Nearly 200 South Jersey education professionals came together in a day-long summit here on Feb. 28 to address mental health needs of students.
Held at the Camden County Boathouse, the School Mental Health Summit featured experts from the National Center for School Mental Health at the University of Maryland, School of Medicine and Rutgers School of Health Professions Psychiatric Rehabilitation and Counseling Professions Department and Cooper Health.
The aim was to collaborate with educators to build the foundation for vital comprehensive school mental health services, which include screening, early intervention and treatment.
“Recently our district has seen an increase in the number of students that have had significant trauma in their young lives. We are allocating resources to provide professional development for our staff to create a trauma-sensitive environment for students. We also hired a part-time consultant to provide teachers with support in dealing with children that exhibit challenging behaviors and emotions as a result of trauma in the home. Our intention is to continue this work in the upcoming school year by expanding our program,” said Dr. Brenda Harring, superintendent of Waterford Township School District in Camden County.

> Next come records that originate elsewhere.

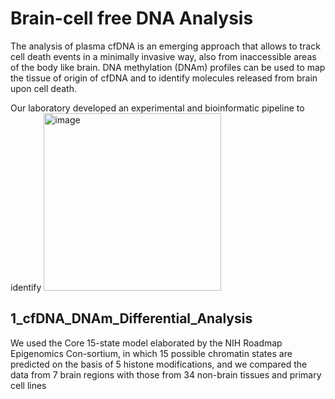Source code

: # Brain-cell free DNA Analysis
The analysis of plasma cfDNA is an emerging approach that allows to track cell death events in a minimally invasive way, also from inaccessible areas of the body like brain. DNA methylation (DNAm) profiles can be used to map the tissue of origin of cfDNA and to identify molecules released from brain upon cell death. 


Our laboratory developed an experimental and bioinformatic pipeline to identify 
<img width="284" alt="image" src="https://github.com/user-attachments/assets/ffc7d786-98fe-4ef2-92fc-a8f0d5f133fd">

## 1_cfDNA_DNAm_Differential_Analysis
We used the Core 15-state model elaborated by the NIH Roadmap Epigenomics Con-sortium, in which 15 possible chromatin states are predicted on the basis of 5 histone modifications, and we compared the data from 7 brain regions with those from 34 non-brain tissues and primary cell lines
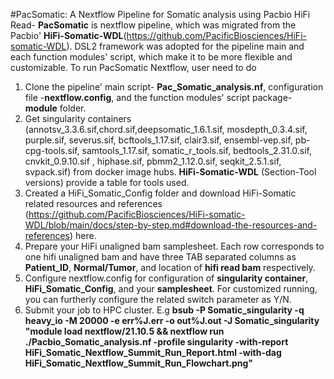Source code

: #PacSomatic: A Nextflow Pipeline for Somatic analysis using Pacbio HiFi Read-
**PacSomatic** is nextflow pipeline, which was migrated from the Pacbio' **HiFi-Somatic-WDL**(https://github.com/PacificBiosciences/HiFi-somatic-WDL). DSL2 framework was adopted for the pipeline main and each function modules' script, which make it to be more flexible and customizable. To run PacSomatic Nextflow, user need to do  
1) Clone the pipeline' main script- **Pac_Somatic_analysis.nf**, configuration file -**nextflow.config**, and the function modules' script package- **module** folder.
2) Get singularity containers (annotsv_3.3.6.sif,chord.sif,deepsomatic_1.6.1.sif, mosdepth_0.3.4.sif, purple.sif, severus.sif, bcftools_1.17.sif, clair3.sif, ensembl-vep.sif, pb-cpg-tools.sif, samtools_1.17.sif, somatic_r_tools.sif, bedtools_2.31.0.sif, cnvkit_0.9.10.sif , hiphase.sif, pbmm2_1.12.0.sif, seqkit_2.5.1.sif, svpack.sif) from docker image hubs. **HiFi-Somatic-WDL** (Section-Tool versions) provide a table for tools used. 
3) Created a HiFi_Somatic_Config folder and  download HiFi-Somatic related resources and references (https://github.com/PacificBiosciences/HiFi-somatic-WDL/blob/main/docs/step-by-step.md#download-the-resources-and-references) here.
4) Prepare your HiFi unaligned bam samplesheet. Each row corresponds to one hifi unaligned bam and have three TAB separated columns as **Patient_ID**, **Normal/Tumor**, and location of **hifi read bam** respectively.   
5) Configure nextflow.config for configuration of **singularity container**,  **HiFi_Somatic_Config**, and your **samplesheet**.  For customized running, you can furtherly configure the related switch parameter as Y/N.
6) Submit your job to HPC cluster. E.g  **bsub -P Somatic_singularity -q heavy_io -M 20000 -e err%J.err -o out%J.out -J Somatic_singularity "module load nextflow/21.10.5 && nextflow run ./Pacbio_Somatic_analysis.nf -profile singularity -with-report HiFi_Somatic_Nextflow_Summit_Run_Report.html -with-dag HiFi_Somatic_Nextflow_Summit_Run_Flowchart.png"**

According to the American Foundation for Suicide Prevention, suicide is the tenth leading cause of death in the United States. Ninety percent of those who died by suicide had a diagnosable mental health condition at the time of their death. In New Jersey, suicide is the second leading cause of death among people ages 15 to 24.
“Mental health and physical health are one and the same. The summit allowed us to directly connect local school leaders with national experts and resources to support mental health service delivery to students in our schools. Moving forward, we intend to continue supporting our colleagues as they begin to implement mental health services in their districts,” says Daniel Del Vecchio, superintendent of Camden County Educational Services Commission.
Ann Murphy, associate professor at Rutgers and director of the Northeast and Caribbean Mental Health Technology Center (MHTTC), one of ten regional centers created nationwide to bring evidence-based research and new approaches to mental health care, helped to lead this summit and one for Northern Jersey educators last year.
“Student mental health concerns have increasingly become something that school teachers, administrators, and staff need to address. Schools have seen the change in student needs over the years, but they need support and professional development to be able to adequately address them,” said Murphy.
N.J. Governor Phil Murphy recently announced new initiatives to support youth mental health. The Department of Human Services will work in partnership with the National Council of Behavioral Health to conduct statewide mental health first-aid trainings for school personnel from K-12 and higher education institutions, while the Department of Education will lead a statewide youth mental health working group to develop resources, including best practices for school and mental health provider connections to support student needs.
The event was sponsored by CM3, Cradlepoint, Garrison Architects, RFP Solutions, Inc. and W.J. Gross, Incorporated.